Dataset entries
☆ ☆ ☆ ☆ ☆

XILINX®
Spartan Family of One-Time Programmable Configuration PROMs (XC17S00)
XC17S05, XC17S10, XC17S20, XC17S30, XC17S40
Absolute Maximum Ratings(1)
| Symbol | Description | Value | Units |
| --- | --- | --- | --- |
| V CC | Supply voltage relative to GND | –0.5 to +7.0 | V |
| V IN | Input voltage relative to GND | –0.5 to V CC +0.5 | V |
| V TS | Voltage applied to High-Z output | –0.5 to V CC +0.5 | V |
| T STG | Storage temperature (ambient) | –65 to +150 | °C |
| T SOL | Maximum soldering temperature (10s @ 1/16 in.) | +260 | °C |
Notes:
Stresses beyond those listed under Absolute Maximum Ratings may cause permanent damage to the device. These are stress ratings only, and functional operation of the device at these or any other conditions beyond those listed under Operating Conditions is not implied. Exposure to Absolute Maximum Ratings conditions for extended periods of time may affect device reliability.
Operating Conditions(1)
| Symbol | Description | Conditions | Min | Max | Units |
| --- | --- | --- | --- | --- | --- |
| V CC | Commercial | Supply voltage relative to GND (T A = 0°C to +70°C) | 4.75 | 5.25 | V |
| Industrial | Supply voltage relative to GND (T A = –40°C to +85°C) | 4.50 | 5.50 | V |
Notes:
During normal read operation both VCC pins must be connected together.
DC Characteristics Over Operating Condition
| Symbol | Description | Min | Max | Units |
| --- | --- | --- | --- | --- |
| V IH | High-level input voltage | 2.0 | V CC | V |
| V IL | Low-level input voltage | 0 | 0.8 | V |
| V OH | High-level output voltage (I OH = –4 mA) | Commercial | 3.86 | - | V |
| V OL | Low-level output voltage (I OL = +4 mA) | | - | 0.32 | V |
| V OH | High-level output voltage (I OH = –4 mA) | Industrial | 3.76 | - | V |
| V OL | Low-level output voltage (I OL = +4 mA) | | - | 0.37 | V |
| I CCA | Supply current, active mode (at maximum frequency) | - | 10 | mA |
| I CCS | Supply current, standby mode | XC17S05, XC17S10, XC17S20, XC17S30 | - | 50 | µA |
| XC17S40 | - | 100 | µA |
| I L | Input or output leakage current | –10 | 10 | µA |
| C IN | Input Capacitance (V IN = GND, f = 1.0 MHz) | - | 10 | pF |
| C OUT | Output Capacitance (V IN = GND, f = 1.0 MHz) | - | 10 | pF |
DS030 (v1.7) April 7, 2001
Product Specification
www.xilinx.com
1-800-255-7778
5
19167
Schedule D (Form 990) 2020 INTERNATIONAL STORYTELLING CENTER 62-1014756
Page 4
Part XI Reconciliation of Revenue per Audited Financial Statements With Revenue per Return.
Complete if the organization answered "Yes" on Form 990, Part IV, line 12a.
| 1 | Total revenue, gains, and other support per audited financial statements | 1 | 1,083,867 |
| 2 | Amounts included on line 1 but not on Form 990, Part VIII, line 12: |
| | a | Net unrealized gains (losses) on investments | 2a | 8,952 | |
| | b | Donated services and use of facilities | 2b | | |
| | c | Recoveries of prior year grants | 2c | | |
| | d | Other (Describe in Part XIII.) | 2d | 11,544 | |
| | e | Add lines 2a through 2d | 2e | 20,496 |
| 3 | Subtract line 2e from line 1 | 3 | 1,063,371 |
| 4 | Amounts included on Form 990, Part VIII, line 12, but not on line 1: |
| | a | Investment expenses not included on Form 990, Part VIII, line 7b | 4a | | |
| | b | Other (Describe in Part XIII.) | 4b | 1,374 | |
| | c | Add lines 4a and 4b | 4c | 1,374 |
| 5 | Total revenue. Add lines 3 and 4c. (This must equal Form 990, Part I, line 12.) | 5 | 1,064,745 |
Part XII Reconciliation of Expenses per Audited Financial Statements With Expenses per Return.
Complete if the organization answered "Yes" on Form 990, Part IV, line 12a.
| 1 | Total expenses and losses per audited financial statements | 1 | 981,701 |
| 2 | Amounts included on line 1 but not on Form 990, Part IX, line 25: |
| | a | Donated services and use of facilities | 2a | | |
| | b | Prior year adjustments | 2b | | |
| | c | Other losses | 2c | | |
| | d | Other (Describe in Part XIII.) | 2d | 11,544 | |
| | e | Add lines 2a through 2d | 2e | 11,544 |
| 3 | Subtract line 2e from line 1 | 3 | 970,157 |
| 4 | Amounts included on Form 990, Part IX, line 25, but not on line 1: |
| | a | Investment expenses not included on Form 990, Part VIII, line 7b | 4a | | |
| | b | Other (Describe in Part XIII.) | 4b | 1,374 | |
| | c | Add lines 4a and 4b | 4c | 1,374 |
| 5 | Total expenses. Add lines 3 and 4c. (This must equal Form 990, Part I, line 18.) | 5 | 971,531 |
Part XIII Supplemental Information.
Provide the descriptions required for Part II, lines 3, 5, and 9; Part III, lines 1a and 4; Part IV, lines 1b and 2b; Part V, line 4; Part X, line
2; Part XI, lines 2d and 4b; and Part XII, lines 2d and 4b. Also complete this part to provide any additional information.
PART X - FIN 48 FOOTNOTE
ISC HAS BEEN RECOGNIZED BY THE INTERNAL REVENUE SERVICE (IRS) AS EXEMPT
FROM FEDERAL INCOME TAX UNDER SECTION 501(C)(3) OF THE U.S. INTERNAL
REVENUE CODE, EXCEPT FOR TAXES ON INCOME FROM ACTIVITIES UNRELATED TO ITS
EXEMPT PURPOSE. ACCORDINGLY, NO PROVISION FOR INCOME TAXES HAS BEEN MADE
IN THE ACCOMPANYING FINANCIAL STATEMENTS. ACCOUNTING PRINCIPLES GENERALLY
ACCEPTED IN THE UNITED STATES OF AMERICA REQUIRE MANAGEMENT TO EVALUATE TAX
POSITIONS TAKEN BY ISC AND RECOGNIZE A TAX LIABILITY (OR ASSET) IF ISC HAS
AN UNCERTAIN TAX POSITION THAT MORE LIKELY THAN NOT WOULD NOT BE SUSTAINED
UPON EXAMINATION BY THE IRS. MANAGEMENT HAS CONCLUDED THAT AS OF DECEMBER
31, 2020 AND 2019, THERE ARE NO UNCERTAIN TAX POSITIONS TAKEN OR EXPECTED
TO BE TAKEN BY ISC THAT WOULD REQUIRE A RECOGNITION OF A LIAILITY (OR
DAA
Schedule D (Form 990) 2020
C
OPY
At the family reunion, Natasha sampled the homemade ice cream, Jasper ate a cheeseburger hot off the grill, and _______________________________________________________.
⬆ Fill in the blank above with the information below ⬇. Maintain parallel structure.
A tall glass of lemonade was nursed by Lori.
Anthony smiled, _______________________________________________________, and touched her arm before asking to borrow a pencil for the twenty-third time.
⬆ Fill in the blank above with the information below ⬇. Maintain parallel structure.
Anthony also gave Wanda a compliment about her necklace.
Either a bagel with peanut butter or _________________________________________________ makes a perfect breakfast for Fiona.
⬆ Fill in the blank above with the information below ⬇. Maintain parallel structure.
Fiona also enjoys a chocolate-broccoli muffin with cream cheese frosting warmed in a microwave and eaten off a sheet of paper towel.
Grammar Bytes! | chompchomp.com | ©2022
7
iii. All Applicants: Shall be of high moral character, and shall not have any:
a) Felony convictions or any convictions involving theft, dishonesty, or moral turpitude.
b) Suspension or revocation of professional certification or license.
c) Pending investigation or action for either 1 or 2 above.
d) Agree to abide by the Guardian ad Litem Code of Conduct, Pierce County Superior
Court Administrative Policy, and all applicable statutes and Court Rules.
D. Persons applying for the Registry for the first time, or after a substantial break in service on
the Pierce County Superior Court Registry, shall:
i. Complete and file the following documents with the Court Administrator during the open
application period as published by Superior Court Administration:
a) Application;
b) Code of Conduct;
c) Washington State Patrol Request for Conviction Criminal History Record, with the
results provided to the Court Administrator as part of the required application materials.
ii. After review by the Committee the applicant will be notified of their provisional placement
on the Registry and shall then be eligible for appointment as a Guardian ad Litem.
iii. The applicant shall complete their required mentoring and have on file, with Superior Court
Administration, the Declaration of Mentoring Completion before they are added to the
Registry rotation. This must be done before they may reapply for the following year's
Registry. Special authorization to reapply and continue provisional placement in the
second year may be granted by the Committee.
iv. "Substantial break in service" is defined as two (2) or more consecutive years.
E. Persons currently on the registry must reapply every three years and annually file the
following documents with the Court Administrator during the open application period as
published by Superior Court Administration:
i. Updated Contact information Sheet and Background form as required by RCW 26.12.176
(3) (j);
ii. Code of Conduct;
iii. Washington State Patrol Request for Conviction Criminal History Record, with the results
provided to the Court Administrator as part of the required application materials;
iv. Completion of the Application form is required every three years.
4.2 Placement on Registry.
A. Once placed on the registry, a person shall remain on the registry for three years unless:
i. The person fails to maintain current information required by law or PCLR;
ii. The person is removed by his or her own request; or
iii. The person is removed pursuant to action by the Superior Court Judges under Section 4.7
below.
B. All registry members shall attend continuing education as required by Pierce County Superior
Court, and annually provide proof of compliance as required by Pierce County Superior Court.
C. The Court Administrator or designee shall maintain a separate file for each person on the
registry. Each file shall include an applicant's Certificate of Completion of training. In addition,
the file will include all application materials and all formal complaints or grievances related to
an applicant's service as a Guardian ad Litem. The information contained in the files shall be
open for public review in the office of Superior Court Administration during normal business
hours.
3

☆ ☆ ☆ ☆ ☆

» Task goal: Return a word-for-word copy of the lines above from the one holding "adjustments | 2b | | |" through the one holding "Provide the descriptions", with both of them included and nothing besides.

» Exercise solution:
| | b | Prior year adjustments | 2b | | |
| | c | Other losses | 2c | | |
| | d | Other (Describe in Part XIII.) | 2d | 11,544 | |
| | e | Add lines 2a through 2d | 2e | 11,544 |
| 3 | Subtract line 2e from line 1 | 3 | 970,157 |
| 4 | Amounts included on Form 990, Part IX, line 25, but not on line 1: |
| | a | Investment expenses not included on Form 990, Part VIII, line 7b | 4a | | |
| | b | Other (Describe in Part XIII.) | 4b | 1,374 | |
| | c | Add lines 4a and 4b | 4c | 1,374 |
| 5 | Total expenses. Add lines 3 and 4c. (This must equal Form 990, Part I, line 18.) | 5 | 971,531 |
Part XIII Supplemental Information.
Provide the descriptions required for Part II, lines 3, 5, and 9; Part III, lines 1a and 4; Part IV, lines 1b and 2b; Part V, line 4; Part X, line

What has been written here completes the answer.